START Dataset entries
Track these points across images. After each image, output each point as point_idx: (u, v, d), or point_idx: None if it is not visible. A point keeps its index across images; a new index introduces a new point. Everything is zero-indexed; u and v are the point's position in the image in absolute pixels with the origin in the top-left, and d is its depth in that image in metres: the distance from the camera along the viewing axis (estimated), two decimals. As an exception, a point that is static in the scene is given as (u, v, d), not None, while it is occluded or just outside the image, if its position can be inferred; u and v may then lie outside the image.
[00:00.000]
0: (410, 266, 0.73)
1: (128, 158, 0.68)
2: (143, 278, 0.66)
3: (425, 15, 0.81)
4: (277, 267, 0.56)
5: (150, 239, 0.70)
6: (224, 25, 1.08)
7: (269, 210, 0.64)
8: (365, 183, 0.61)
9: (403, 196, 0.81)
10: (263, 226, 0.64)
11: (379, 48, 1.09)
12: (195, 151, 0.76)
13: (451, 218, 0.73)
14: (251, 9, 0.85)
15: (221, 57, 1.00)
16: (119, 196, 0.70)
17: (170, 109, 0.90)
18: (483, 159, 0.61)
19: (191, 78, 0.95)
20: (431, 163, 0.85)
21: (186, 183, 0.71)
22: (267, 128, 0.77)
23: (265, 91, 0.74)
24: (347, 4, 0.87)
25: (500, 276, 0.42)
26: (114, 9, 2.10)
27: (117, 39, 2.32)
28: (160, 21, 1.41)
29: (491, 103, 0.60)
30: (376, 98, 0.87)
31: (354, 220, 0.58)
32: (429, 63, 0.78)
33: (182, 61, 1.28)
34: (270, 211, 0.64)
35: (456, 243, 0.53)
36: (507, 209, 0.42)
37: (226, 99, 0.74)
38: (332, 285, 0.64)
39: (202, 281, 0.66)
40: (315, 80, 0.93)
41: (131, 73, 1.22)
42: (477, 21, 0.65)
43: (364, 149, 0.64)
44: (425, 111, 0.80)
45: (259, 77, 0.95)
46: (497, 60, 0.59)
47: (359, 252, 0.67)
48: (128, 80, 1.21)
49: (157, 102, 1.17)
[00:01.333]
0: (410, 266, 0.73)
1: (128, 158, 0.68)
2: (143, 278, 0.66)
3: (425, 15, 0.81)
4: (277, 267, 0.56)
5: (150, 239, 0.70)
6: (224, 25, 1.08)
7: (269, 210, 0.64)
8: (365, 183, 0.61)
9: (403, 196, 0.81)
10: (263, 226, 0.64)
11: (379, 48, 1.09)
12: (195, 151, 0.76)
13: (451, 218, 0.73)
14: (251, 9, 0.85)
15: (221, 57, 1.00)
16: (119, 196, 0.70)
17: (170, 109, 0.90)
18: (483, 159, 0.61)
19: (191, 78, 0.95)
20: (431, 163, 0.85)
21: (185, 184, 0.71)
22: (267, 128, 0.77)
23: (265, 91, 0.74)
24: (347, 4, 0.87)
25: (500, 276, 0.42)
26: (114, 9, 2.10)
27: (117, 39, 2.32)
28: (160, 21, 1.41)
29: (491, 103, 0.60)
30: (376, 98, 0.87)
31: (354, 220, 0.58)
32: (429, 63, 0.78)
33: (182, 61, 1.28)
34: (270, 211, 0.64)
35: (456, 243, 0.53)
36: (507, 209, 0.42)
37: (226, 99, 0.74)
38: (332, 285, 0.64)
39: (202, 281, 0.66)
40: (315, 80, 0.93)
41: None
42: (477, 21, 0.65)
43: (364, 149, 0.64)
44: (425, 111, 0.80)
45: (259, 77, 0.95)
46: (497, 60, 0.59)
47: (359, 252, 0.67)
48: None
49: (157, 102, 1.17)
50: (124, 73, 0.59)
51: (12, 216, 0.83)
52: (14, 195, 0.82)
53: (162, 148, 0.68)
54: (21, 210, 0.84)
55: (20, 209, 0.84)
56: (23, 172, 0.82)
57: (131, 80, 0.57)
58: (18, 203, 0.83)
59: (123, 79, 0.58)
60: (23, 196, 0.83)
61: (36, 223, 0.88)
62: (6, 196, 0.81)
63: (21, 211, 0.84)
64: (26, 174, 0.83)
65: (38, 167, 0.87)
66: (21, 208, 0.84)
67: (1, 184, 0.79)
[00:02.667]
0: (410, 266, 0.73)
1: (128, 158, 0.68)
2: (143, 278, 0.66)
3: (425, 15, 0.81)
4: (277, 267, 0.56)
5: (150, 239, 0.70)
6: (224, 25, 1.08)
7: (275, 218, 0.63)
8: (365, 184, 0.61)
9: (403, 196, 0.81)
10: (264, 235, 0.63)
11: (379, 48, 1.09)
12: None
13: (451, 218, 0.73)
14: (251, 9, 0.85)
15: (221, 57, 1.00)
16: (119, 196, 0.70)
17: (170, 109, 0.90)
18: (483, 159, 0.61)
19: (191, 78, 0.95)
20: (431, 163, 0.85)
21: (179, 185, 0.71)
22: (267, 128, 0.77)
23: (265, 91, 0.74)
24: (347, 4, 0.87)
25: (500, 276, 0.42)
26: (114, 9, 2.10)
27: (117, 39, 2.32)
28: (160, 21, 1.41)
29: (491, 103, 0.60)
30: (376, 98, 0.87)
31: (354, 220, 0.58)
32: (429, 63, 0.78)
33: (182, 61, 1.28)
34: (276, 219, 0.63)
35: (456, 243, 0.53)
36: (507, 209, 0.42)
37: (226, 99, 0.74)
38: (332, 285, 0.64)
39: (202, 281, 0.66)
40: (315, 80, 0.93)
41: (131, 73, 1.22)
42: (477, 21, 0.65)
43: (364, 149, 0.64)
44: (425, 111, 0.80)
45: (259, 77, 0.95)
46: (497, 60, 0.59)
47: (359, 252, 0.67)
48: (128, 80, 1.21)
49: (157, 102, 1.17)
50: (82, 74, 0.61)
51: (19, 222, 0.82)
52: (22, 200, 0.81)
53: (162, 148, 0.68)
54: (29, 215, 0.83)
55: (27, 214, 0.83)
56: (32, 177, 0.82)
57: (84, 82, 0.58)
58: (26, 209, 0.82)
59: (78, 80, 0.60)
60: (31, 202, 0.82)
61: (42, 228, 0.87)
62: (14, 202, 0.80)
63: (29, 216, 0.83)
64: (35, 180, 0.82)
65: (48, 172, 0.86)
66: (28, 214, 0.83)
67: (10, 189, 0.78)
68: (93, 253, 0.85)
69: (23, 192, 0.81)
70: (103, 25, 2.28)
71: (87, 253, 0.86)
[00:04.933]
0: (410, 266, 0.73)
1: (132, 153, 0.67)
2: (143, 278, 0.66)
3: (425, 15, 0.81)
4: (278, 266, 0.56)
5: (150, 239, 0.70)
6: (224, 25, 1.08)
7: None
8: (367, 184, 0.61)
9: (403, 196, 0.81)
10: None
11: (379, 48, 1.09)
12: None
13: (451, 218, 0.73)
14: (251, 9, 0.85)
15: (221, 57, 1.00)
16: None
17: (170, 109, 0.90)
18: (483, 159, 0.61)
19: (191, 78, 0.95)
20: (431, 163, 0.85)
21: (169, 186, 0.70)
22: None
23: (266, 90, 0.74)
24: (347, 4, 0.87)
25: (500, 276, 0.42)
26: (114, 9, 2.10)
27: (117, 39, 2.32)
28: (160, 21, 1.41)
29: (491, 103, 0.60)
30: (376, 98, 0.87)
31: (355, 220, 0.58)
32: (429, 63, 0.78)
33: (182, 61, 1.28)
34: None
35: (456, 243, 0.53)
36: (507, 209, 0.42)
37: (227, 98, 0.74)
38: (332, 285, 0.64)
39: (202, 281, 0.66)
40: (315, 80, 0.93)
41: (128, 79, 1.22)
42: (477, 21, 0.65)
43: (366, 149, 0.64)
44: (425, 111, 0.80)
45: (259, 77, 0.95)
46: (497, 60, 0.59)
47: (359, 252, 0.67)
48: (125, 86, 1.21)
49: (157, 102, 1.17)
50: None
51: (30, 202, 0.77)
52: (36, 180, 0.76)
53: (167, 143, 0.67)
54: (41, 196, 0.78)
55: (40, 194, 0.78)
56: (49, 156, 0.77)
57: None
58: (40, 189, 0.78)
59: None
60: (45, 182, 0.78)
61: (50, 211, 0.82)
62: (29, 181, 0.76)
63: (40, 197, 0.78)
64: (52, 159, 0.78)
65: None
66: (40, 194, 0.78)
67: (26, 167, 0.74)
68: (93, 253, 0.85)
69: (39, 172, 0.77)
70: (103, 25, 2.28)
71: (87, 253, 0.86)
END Dataset entries
* [Task brief]:
Reproduce word for word the lines of the records above, beginning at the first and ending with the line where "[00:00.000]" appears, and nothing past it.

* [Answer to the exercise]:
Track these points across images. After each image, output each point as point_idx: (u, v, d), or point_idx: None if it is not visible. A point keeps its index across images; a new index introduces a new point. Everything is zero-indexed; u and v are the point's position in the image in absolute pixels with the origin in the top-left, and d is its depth in that image in metres: the distance from the camera along the viewing axis (estimated), two decimals. As an exception, a point that is static in the scene is given as (u, v, d), not None, while it is occluded or just outside the image, if its position can be inferred; u and v may then lie outside the image.
[00:00.000]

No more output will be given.